In 1938 he was commander-designate of the French Second Army, and in that role he held exercises that year which revealed that the Ardennes were impossible to defend; although his prediction as to the time it would take Germany to breach defenses was off by only three hours of the time it actually took in May 1940, he was accused of pessimism.[1] He pointed out security weaknesses in the defensive fortifications of the north-east border of France in December 1938 and attempted to address these with improvements he planned in April 1939 but efforts had scarcely been undertaken when the war began in September 1939.

World War II: 1939–1940[edit]

Prételat openly opposed entering the war with Germany along with one other member of the War Council, but nevertheless did send the French Second Army Group on what he feared would be an underpowered offensive against the German Siegfried Line in the Saar on 8 September. The offensive was halted only four days after it had begun on order of French chief of staff Maurice Gamelin, and Prételat withdrew the Second Army Group to behind the Maginot Line, in the north-eastern sector of the French northern front, to where they would remain until the outbreak of the Battle of France on 10 May 1940.

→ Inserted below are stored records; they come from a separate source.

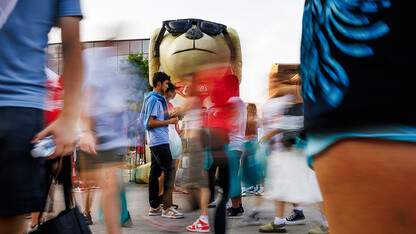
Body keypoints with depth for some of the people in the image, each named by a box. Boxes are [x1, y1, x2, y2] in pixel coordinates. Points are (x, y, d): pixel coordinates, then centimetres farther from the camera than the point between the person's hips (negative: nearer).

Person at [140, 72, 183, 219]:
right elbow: (151, 123, -19)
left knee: (155, 172, 11)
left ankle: (154, 206, 18)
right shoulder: (155, 100, -13)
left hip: (155, 141, 11)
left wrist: (170, 117, 17)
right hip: (159, 141, -11)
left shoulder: (157, 99, 19)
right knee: (169, 171, -11)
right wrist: (170, 121, -13)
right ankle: (167, 208, -9)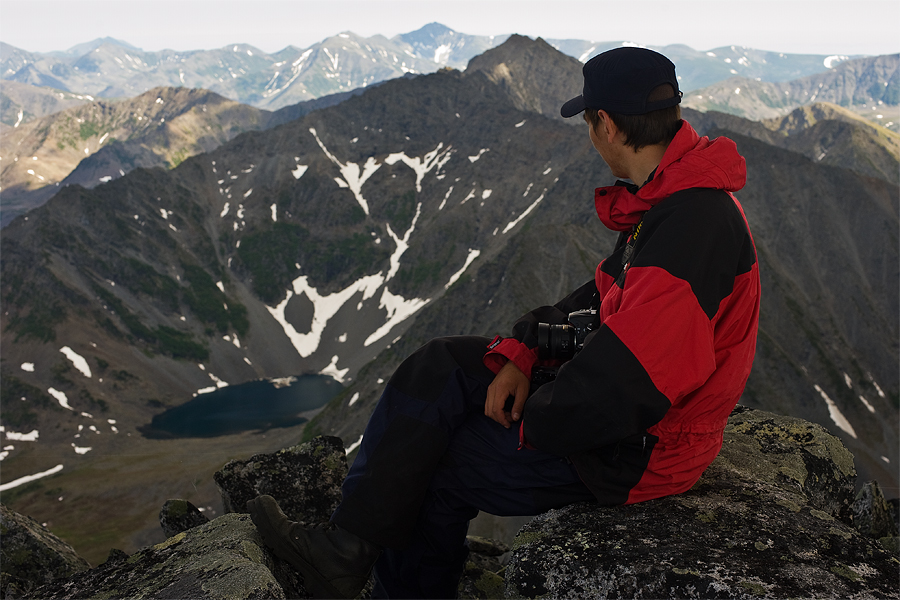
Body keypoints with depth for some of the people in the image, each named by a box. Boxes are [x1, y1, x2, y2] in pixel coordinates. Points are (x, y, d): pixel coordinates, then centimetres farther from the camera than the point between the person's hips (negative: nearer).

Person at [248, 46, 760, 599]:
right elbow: (605, 295, 11)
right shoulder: (669, 198, 5)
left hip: (638, 448, -9)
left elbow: (619, 393, -32)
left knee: (435, 470, -1)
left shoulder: (694, 227, -28)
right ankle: (348, 546, 9)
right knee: (437, 369, 2)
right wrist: (520, 354, -2)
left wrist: (533, 419, -14)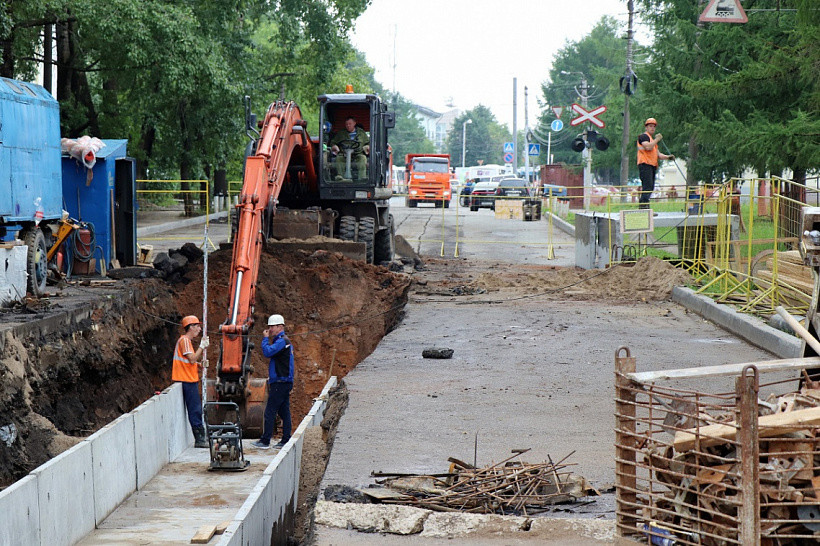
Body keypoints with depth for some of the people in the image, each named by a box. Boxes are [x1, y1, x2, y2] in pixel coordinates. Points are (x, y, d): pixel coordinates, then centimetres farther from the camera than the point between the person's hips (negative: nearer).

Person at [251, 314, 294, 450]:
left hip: (280, 383, -10)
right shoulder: (283, 341, 20)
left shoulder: (282, 341, -13)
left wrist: (265, 339, -12)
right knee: (284, 412, 9)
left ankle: (265, 441, -7)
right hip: (284, 382, 10)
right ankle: (286, 441, 11)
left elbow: (267, 352, -24)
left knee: (270, 412, -8)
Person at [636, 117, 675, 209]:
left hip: (652, 165, 10)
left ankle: (642, 206, 8)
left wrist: (668, 157, 11)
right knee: (647, 186, -19)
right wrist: (657, 139, -11)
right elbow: (648, 147, -20)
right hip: (645, 164, -10)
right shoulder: (643, 136, -2)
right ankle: (644, 205, -26)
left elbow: (657, 154, 25)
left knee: (650, 188, 7)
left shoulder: (653, 139, 27)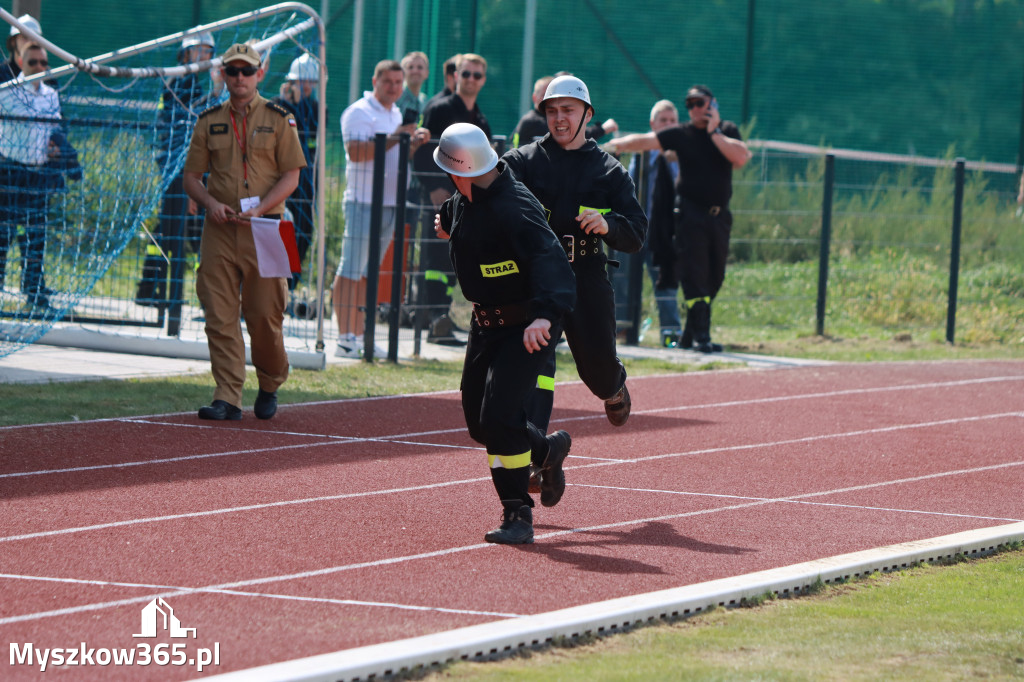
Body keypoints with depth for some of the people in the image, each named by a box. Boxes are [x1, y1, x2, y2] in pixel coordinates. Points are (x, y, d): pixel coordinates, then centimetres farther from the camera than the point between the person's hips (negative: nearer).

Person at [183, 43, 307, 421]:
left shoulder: (279, 119, 3)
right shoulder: (209, 121, 11)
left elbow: (290, 176, 0)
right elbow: (191, 175, 13)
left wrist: (258, 209, -14)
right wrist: (211, 203, -8)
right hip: (219, 230, 2)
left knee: (264, 315, -1)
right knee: (220, 316, -5)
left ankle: (269, 387, 21)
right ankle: (227, 398, -5)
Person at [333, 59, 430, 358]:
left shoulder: (396, 114, 21)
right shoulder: (359, 112, -8)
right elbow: (356, 152, -21)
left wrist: (416, 143, 12)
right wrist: (394, 138, -23)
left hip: (390, 204, 9)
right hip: (363, 202, -9)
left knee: (368, 274, 10)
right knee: (350, 271, -7)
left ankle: (358, 335, 13)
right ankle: (345, 338, -8)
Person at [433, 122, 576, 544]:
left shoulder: (512, 206, -28)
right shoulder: (464, 198, 0)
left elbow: (548, 258, -42)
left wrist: (544, 313, -55)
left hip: (526, 327, -9)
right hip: (486, 322, 9)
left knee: (499, 417, -18)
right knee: (478, 422, 13)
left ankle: (518, 517, -8)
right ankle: (548, 450, 40)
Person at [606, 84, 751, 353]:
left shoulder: (728, 131, 6)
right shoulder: (681, 134, -1)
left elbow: (741, 158, -11)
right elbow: (644, 141, -10)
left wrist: (713, 132, -11)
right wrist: (615, 145, -26)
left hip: (720, 216, 4)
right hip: (690, 213, -4)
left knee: (714, 278, 7)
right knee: (694, 276, -12)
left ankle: (691, 332, 17)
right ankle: (701, 336, -14)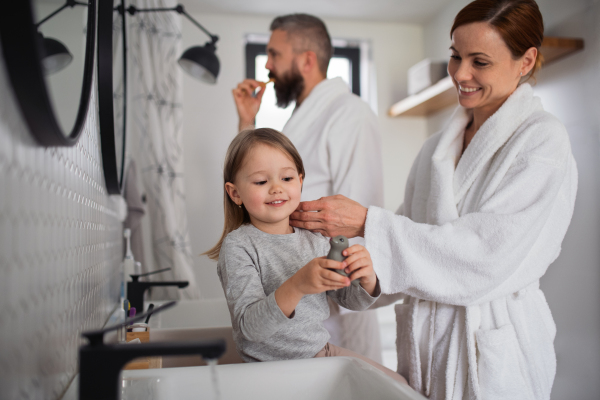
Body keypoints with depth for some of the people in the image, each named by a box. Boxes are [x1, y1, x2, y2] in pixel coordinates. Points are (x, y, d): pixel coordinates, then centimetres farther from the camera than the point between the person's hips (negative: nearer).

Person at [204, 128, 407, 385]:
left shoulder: (314, 239, 2)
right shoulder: (238, 246, -15)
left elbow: (351, 300, 6)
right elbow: (250, 328, -23)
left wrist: (366, 277, -18)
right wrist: (296, 286, -40)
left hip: (321, 351, 5)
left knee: (397, 384, 1)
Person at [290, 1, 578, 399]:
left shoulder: (542, 140, -13)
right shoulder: (439, 145, 7)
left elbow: (488, 254, -23)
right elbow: (413, 227, 8)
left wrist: (367, 223, -26)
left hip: (493, 348, -5)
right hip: (425, 334, 6)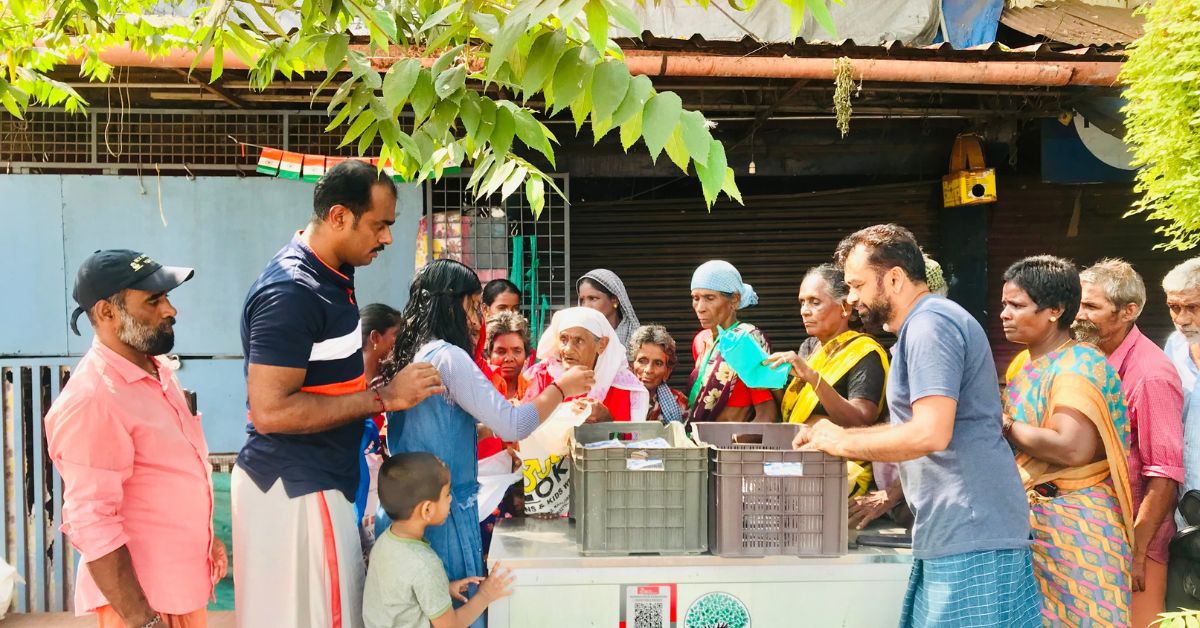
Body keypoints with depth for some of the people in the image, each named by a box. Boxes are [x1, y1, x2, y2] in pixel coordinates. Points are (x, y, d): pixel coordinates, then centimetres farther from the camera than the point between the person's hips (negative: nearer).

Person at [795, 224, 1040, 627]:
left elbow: (930, 433, -23)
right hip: (957, 532, 10)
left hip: (969, 535, -10)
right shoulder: (924, 325, 20)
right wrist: (836, 435, 14)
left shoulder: (929, 324, -13)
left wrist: (841, 442, -11)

At first, Prételat withheld his troops, which were inadequate in number to the task at hand, but by the second week Prételat had reinforced units directly facing the German offensive in the northwest with 20 of his 30 divisions. On 26 May, in fear that German forces would overwhelm exhausted groups to his west, Prételat sought and was refused permission to retreat. His troops remained in place until collapse was imminent, when, on 12 June, they were ordered to withdraw. They were shortly surrounded by German troops in spite of their resistance, continuing their efforts for a short time even after the French surrender of 22 June 1940.

It was Prételat's last engagement in the war.

Notes[edit]

  1. ^ Benoit Lemay (19 July 2010). Erich Von Manstein: Hitler's Master Strategist. Casemate Publishers. p. 133. ISBN 978-1-935149-26-2. Retrieved 27 January 2011.